PASSAGE EXTRAIT:
- - -

Lorsque vous quittez la station de métro, la première chose que vous voyez est le magasin polonais de l’autre côté de la route. À côté, il y a un barbier, une agence immobilière et un magasin de poulets. On tourne à gauche, on passe sous le pont de chemin de fer et le Railway pub, on dépasse l’arrêt de bus qui est très fréquenté à certaines heures de la journée par des travailleurs portant des vestes fluo, on poursuit encore cinquante mètres et on arrive aux zones industrielles et aux parcs logistiques. On trouve ici les centres de distribution Tesco et Sainsbury’s, un énorme dépôt de Royal Mail [3] et une usine d’emballage de légumes connectée au monde entier. La zone est un mélange d’entrepôts entourés de résidences de banlieue surpeuplées. Greenford est assez petit pour que les gens travaillent et vivent localement, mais assez grand pour que nous ne soyons pas mis sur la liste noire trop tôt, une fois que nous avons commencé à nous agiter avec nos collègues. C’était également un trajet de bus pratique depuis la zone industrielle de Park Royal, l’une des plus grandes d’Europe et où l’un de nous allait plus tard trouver un emploi dans une usine de transformation alimentaire, ainsi que depuis l’aéroport d’Heathrow, probablement le plus grand lieu de travail de Londres. Il est à la fois concentré au niveau local et connecté au niveau international. Nous étions sur un tronçon appelé « Western Corridor », la principale artère qui mène à Londres depuis l’ouest, parsemée de lieux de travail qui recourent au transport mondial et national. 60 % des aliments consommés à Londres sont transformés, emballés et circulent le long de ce « Western Corridor « . Cette zone est caractéristique d’une des principales contradictions du capitalisme : les travailleurs ont un énorme pouvoir potentiel en tant que groupe, surtout s’ils peuvent affecter l’approvisionnement en nourriture de Londres. En même temps qu’ils sont individuellement faibles, car ils doivent gagner leur vie dans un « environnement hostile » orchestré par le gouvernement, sans filets de sécurité sociale ni organes efficaces pour lutter contre la détérioration des conditions de travail dans le contexte de paupérisation. En tant que révolutionnaires, nous voulions soutenir une certaine auto-organisation parmi ces travailleurs largement ignorés et négligés par la gauche.

Nous avons donc fait nos valises et nous sommes partis de l’est à l’ouest de Londres – un véritable choc culturel ! (…) Nous avons obtenu une chambre à 450 £ [4] par mois dans une maison partagée annoncée dans la vitrine d’un marchand de journaux local, nous avons payé la caution et nous avons emménagé. Il était facile de trouver du travail. Il suffisait de s’inscrire auprès d’une des multiples agences d’intérim locales, et ils vous envoyaient quelque part le lendemain. Nous avons créé un CV et tapé nos propres lettres de référence (elles n’ont pas été vérifiées). Au début nous n’étions que deux, puis des camarades de Hackney et de l’Essex, ainsi que d’autres pays nous ont rejoints : Pologne, Espagne, Slovénie, Australie, Inde et France.

- - -

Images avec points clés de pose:
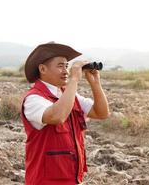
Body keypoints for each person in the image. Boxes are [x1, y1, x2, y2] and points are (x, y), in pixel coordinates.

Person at [20, 42, 109, 185]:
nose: (66, 71)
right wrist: (74, 79)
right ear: (42, 69)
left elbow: (102, 113)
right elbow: (58, 116)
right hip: (45, 181)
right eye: (60, 66)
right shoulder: (33, 99)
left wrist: (95, 84)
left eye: (67, 66)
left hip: (72, 178)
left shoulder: (68, 95)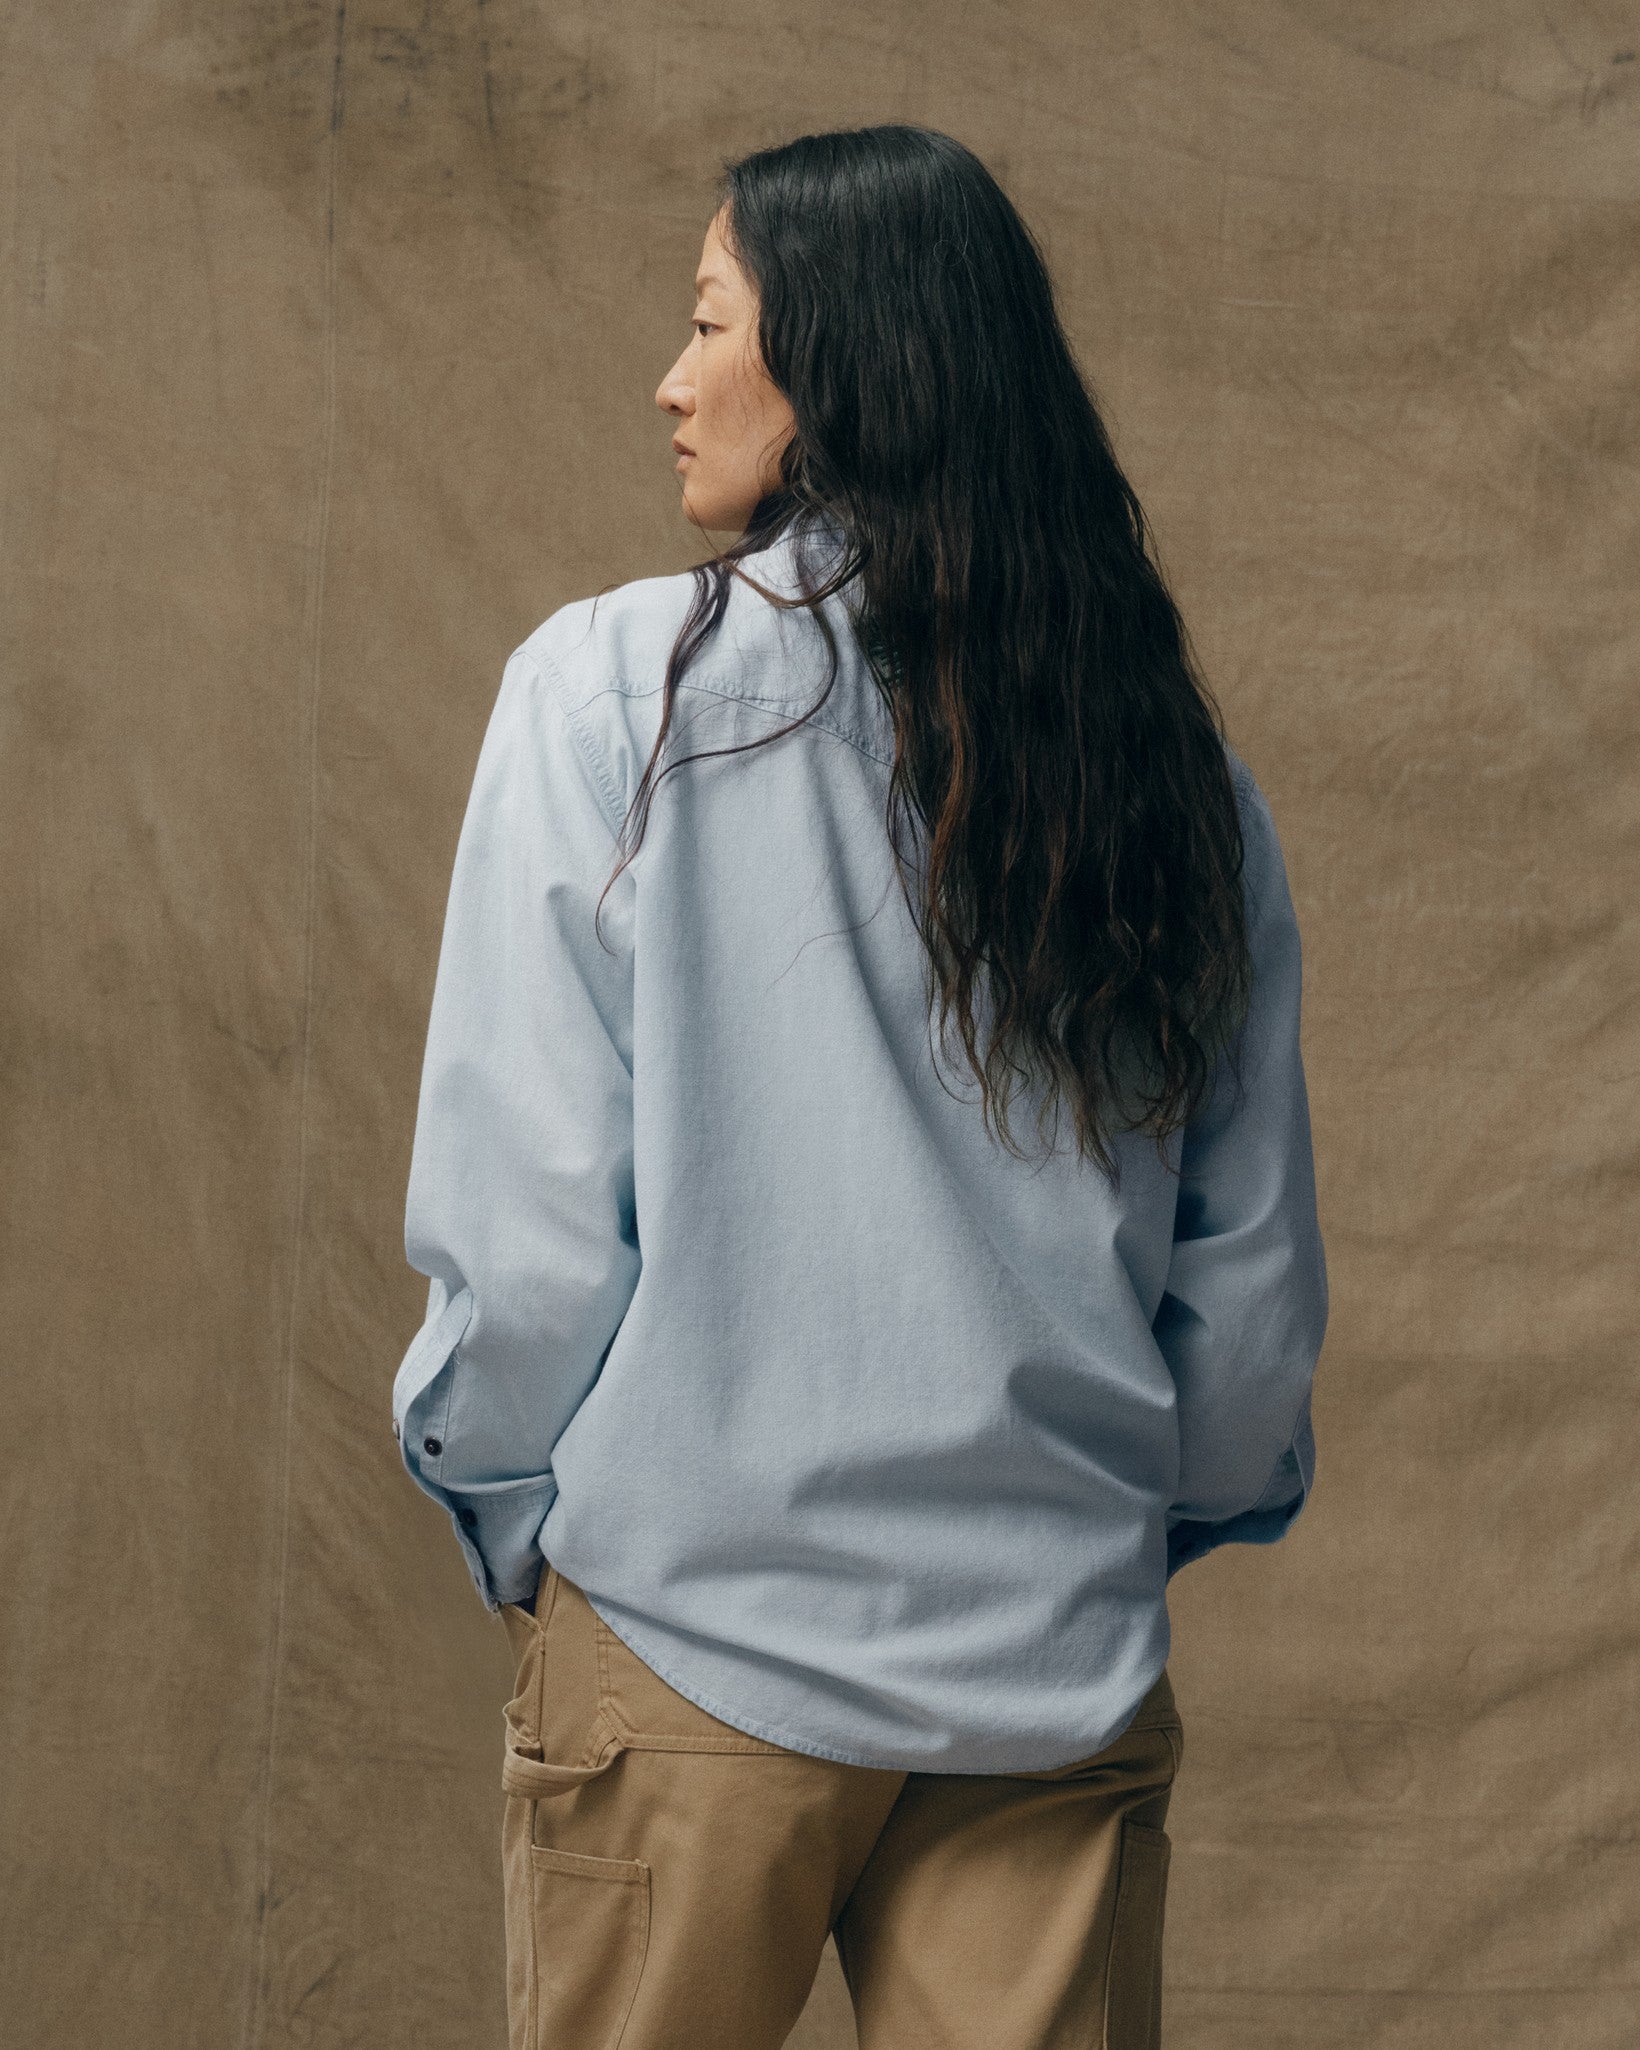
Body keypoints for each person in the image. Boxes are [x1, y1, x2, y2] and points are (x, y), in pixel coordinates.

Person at [390, 124, 1327, 2050]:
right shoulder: (1175, 779)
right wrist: (1095, 1530)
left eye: (708, 321)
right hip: (1045, 1667)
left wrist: (522, 1518)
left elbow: (524, 1228)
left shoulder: (612, 696)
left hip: (691, 1626)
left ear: (836, 369)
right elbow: (1245, 1310)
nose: (670, 380)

- - -

TRAVAIL À FAIRE:
**1.** Répondez à ces questions sur l'extrait sur Greenford :
(a) Quel magasin voit-on en premier en sortant de la station de métro ?
(b) Quelle part des aliments consommés à Londres circule le long du « Western Corridor » ?
(c) Quel était le loyer mensuel de la chambre obtenue dans la maison partagée ?
**2.** Citez tous les pays d'où sont venus les camarades qui ont rejoint le groupe, d'après l'extrait sur Greenford.
**3.** Reprenez mot pour mot le passage de l'extrait sur Greenford qui va de « Nous avons donc » à « Inde et France. ».

LISTE DES RÉPONSES:
**1.**
(a) Le magasin polonais, de l'autre côté de la route.
(b) 60 %.
(c) 450 £ par mois.

**2.** Pologne, Espagne, Slovénie, Australie, Inde, France.

**3.**
Nous avons donc fait nos valises et nous sommes partis de l’est à l’ouest de Londres – un véritable choc culturel ! (…) Nous avons obtenu une chambre à 450 £ [4] par mois dans une maison partagée annoncée dans la vitrine d’un marchand de journaux local, nous avons payé la caution et nous avons emménagé. Il était facile de trouver du travail. Il suffisait de s’inscrire auprès d’une des multiples agences d’intérim locales, et ils vous envoyaient quelque part le lendemain. Nous avons créé un CV et tapé nos propres lettres de référence (elles n’ont pas été vérifiées). Au début nous n’étions que deux, puis des camarades de Hackney et de l’Essex, ainsi que d’autres pays nous ont rejoints : Pologne, Espagne, Slovénie, Australie, Inde et France.